La simplicité du scénario est un parti-pris finalement fort. Le fait de tourner le film comme un unique plan-séquence de près de deux heures, donc sans montage apparent, en un autre. Pas novateur, ni même totalement convaincant dans la première partie, l’artificialité du procédé suscitant plutôt la curiosité, mais finalement très immersif.

1917 serait même le pendant « Grande Guerre » d’Il faut sauver le soldat Ryan, dans cette volonté du réalisateur de transcender une histoire simple et humaine en une immersion radicale et inédite dans les horreurs et la sinistre banalité de la guerre. Et sans doute le fait qu’une histoire de famille déchirée vienne se greffer au récit n’est pas un hasard.

Mendes ne tombe pas dans le piège de la surenchère.
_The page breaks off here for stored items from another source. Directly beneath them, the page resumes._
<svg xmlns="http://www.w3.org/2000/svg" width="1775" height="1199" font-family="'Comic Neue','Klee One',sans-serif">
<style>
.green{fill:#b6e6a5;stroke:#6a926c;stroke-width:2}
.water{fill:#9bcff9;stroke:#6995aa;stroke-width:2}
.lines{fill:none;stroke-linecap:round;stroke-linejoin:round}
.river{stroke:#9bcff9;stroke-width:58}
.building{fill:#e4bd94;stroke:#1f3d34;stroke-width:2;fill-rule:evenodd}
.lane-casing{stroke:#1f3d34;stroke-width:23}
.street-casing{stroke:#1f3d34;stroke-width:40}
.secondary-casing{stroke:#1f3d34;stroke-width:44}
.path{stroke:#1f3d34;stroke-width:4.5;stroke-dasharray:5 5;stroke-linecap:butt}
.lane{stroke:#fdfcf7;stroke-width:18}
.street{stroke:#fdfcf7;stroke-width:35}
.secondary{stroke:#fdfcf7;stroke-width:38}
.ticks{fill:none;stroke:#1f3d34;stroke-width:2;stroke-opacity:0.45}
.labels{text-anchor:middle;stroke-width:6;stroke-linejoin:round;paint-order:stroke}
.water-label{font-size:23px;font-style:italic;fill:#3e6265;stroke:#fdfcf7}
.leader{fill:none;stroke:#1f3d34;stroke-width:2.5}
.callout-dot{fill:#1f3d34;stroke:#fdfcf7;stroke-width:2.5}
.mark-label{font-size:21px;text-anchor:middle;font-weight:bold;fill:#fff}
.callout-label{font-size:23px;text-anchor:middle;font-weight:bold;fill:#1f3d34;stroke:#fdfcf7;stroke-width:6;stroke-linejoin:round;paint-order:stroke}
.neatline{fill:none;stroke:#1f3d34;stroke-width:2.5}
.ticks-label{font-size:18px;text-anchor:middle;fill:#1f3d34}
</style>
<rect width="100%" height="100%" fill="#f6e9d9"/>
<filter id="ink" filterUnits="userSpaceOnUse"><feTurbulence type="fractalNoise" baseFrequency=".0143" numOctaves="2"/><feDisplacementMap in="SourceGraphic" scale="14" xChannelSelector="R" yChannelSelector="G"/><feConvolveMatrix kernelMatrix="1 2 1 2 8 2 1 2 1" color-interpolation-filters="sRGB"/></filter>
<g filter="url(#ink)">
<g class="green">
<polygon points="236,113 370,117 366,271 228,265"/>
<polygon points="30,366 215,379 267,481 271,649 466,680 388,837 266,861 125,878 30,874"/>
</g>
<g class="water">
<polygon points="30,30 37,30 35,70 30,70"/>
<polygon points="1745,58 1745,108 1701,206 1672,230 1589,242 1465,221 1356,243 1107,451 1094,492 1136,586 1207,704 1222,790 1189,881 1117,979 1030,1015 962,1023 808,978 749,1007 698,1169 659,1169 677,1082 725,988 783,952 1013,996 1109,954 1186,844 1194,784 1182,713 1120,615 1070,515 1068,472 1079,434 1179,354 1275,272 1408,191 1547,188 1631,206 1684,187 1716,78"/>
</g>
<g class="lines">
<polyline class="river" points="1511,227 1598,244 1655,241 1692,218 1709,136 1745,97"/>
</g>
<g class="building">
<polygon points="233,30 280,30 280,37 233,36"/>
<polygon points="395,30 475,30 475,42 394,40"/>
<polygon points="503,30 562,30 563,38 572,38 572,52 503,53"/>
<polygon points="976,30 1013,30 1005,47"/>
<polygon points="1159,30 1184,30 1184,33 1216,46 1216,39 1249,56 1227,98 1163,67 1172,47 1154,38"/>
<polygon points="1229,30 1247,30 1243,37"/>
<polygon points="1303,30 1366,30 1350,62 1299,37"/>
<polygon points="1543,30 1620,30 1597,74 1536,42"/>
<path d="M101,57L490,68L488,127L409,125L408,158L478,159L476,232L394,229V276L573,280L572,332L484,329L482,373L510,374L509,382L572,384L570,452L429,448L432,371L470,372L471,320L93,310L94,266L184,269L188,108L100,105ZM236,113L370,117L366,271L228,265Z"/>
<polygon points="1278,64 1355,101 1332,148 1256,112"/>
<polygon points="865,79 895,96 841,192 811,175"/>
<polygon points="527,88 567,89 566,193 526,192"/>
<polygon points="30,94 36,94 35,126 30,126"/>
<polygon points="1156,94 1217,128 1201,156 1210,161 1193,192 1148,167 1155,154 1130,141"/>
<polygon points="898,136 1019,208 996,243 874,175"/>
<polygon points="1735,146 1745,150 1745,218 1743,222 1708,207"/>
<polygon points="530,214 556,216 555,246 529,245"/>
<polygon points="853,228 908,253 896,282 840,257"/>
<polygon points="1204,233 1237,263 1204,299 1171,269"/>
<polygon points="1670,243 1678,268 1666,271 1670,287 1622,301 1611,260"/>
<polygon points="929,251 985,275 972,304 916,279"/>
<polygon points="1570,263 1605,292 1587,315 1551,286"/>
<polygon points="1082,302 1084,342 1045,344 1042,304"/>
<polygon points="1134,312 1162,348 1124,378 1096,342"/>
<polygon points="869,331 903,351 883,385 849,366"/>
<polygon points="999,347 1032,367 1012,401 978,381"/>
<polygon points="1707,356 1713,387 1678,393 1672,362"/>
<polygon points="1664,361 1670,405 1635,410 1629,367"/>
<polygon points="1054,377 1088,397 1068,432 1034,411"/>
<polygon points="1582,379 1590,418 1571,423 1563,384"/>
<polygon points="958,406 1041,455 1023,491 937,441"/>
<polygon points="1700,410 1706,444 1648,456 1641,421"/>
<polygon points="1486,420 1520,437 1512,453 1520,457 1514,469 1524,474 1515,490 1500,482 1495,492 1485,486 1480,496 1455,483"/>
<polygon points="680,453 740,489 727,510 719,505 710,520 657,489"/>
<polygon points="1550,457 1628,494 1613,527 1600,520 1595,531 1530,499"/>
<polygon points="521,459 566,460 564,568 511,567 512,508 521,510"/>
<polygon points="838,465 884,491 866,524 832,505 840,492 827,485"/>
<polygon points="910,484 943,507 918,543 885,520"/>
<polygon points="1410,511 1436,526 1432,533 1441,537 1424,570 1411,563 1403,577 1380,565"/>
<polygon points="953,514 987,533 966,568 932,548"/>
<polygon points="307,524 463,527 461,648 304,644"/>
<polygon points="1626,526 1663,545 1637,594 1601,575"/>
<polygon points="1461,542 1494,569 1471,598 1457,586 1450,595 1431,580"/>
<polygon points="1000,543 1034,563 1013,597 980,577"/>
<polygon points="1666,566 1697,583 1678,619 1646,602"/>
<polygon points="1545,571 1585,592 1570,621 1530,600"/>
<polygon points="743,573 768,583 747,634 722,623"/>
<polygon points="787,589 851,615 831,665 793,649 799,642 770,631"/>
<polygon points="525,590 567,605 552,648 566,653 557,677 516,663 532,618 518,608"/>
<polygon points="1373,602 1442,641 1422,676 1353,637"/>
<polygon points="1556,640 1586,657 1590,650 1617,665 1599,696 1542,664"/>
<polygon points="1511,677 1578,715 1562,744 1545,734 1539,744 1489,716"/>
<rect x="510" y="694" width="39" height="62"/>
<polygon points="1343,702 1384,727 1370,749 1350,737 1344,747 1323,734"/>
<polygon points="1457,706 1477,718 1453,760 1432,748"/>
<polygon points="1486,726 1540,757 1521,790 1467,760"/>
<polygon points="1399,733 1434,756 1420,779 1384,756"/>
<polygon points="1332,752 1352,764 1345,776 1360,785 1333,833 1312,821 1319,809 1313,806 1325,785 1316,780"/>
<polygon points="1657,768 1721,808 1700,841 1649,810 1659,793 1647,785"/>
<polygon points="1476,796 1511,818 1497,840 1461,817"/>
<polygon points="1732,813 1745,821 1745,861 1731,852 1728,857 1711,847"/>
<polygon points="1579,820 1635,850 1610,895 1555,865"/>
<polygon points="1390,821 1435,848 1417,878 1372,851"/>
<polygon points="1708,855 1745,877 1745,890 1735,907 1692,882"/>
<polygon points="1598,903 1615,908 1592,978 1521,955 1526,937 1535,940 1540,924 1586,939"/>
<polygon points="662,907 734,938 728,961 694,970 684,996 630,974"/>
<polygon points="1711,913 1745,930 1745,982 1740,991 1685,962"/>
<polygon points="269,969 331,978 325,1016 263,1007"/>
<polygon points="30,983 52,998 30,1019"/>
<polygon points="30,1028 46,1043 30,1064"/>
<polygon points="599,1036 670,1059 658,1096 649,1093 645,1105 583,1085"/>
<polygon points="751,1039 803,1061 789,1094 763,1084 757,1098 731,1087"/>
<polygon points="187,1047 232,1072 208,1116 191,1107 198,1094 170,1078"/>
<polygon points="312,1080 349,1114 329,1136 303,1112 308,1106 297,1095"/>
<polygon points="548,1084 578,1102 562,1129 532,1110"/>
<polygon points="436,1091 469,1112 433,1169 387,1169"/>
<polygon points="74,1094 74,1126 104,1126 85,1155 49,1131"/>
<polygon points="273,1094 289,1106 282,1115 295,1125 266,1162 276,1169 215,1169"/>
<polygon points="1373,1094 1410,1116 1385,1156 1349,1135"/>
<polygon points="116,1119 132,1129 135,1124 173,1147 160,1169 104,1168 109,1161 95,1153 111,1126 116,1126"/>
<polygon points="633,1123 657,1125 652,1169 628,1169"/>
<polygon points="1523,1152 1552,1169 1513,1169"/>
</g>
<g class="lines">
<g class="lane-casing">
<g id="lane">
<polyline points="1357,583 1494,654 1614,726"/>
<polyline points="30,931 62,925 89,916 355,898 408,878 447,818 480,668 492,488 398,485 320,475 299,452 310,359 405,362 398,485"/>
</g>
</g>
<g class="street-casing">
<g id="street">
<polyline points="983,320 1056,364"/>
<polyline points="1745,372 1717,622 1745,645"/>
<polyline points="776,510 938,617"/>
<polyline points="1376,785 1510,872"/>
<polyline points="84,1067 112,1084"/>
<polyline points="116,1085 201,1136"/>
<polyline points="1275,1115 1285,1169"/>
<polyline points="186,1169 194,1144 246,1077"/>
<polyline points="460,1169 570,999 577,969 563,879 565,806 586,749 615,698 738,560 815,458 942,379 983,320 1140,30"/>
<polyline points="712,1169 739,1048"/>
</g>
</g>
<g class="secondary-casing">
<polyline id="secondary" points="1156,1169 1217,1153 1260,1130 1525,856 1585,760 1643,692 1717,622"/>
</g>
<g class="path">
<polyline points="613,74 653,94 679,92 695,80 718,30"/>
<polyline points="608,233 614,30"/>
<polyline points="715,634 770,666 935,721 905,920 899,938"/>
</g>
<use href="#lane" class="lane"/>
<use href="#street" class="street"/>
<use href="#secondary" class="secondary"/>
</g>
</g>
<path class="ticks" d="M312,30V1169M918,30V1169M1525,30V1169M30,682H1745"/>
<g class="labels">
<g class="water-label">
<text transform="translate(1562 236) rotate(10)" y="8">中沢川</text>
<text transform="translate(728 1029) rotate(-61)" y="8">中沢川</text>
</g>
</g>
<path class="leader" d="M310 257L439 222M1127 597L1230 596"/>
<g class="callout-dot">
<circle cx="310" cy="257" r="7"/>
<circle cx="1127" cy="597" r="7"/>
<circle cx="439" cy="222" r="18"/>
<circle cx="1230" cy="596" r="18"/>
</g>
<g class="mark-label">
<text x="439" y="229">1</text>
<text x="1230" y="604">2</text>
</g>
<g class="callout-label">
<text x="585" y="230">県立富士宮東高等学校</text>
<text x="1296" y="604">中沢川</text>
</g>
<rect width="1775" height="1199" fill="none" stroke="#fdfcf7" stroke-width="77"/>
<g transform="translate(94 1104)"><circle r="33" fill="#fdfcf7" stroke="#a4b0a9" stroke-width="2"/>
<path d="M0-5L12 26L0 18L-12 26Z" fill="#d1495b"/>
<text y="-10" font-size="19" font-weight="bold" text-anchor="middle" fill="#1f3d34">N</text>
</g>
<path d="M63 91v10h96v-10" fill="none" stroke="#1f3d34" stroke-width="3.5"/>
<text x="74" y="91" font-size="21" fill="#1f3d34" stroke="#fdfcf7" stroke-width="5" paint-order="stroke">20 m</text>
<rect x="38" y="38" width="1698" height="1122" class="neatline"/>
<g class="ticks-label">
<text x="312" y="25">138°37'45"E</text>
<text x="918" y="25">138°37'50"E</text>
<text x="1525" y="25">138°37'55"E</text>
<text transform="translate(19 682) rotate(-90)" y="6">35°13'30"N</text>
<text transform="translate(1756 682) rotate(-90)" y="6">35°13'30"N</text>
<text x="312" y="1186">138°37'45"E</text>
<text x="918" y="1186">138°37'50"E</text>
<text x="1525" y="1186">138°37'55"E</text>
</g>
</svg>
Même la course-poursuite dantesque dans les ruines fumantes d’un village, ou l’assaut final, ne sont filmés que du point de vue du personnage principal, soldat britannique dont on ignore tout de la vie, et qu’on n’apprend à connaître qu’à travers son visage blême et son regard dévasté, le rôle d’une vie pour George MacKay.

Brillant et passionnant, 1917 est un film impressionnant, mais surtout humain. Mendes pourrait faire le choix de l’hyperréalisme avec ce procédé de long plan-séquence. Mais le réalisme n’est que d’apparence, ne serait-ce que parce qu’il ne fait que donner le sentiment du temps réel. Il condense en fait en deux heures toute l’humanité sacrifiée, la peur, le courage, le désespoir, dans un vaste mouvement qui n’est peut-être pas totalement réaliste, mais qui est à coup sûr celui de la vie.